Please go through the records below and return every line holding the word "Enterprise".

Records contained in a dataset:
▼

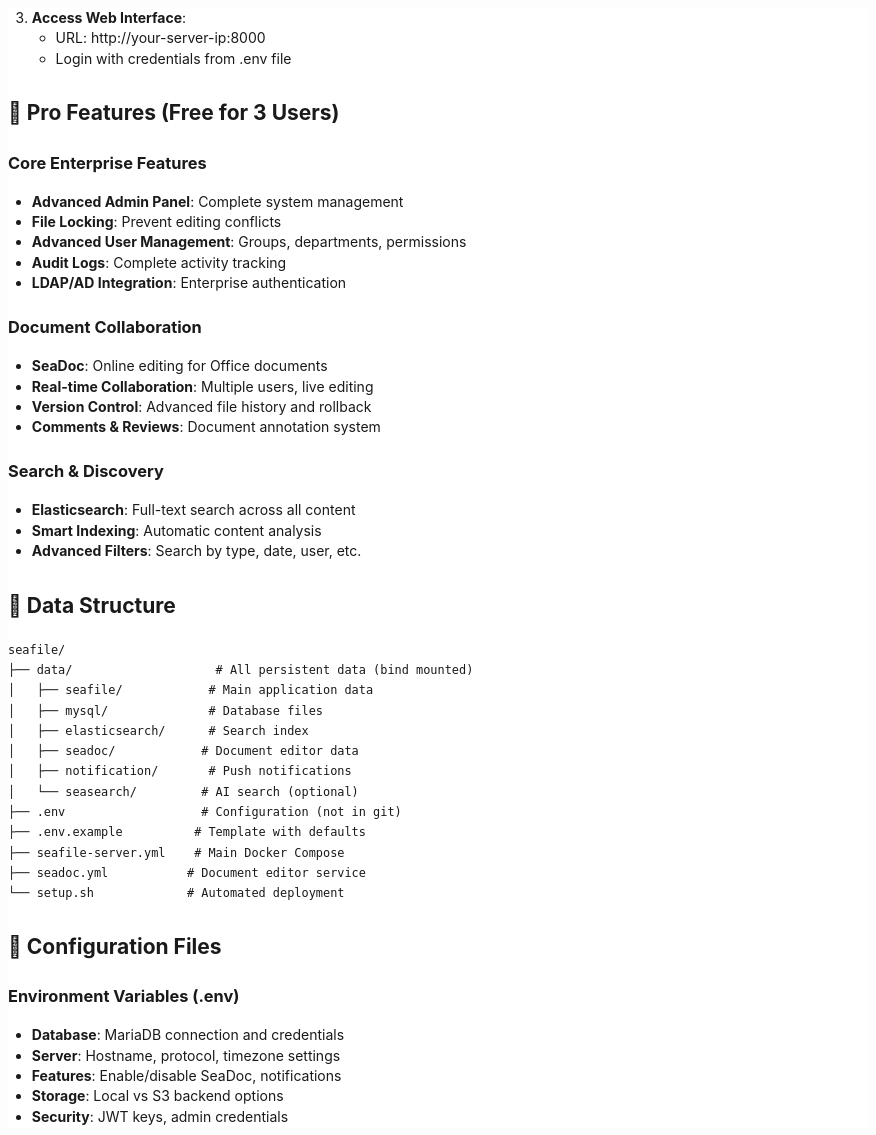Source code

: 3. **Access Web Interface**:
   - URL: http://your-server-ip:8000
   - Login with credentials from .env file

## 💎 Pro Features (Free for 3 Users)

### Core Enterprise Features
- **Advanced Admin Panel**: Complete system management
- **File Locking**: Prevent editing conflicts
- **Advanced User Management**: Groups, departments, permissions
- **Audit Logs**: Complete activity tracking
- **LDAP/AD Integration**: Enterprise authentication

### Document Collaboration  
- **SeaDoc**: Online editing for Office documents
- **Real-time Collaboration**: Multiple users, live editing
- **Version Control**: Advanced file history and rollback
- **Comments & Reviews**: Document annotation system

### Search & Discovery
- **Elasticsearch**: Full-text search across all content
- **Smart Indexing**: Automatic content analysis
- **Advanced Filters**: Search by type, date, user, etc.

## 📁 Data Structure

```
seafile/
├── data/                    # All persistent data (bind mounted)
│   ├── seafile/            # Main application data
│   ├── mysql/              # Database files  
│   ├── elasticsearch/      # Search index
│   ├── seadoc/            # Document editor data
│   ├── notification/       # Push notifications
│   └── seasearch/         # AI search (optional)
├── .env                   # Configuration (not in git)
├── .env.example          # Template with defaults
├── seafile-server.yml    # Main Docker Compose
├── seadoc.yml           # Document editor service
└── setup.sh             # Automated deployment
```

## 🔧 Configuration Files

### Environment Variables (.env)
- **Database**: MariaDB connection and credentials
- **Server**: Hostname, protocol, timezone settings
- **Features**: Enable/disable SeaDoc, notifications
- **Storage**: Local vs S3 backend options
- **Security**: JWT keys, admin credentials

▲

ANSWER TO THIS TASK:
### Core Enterprise Features
- **LDAP/AD Integration**: Enterprise authentication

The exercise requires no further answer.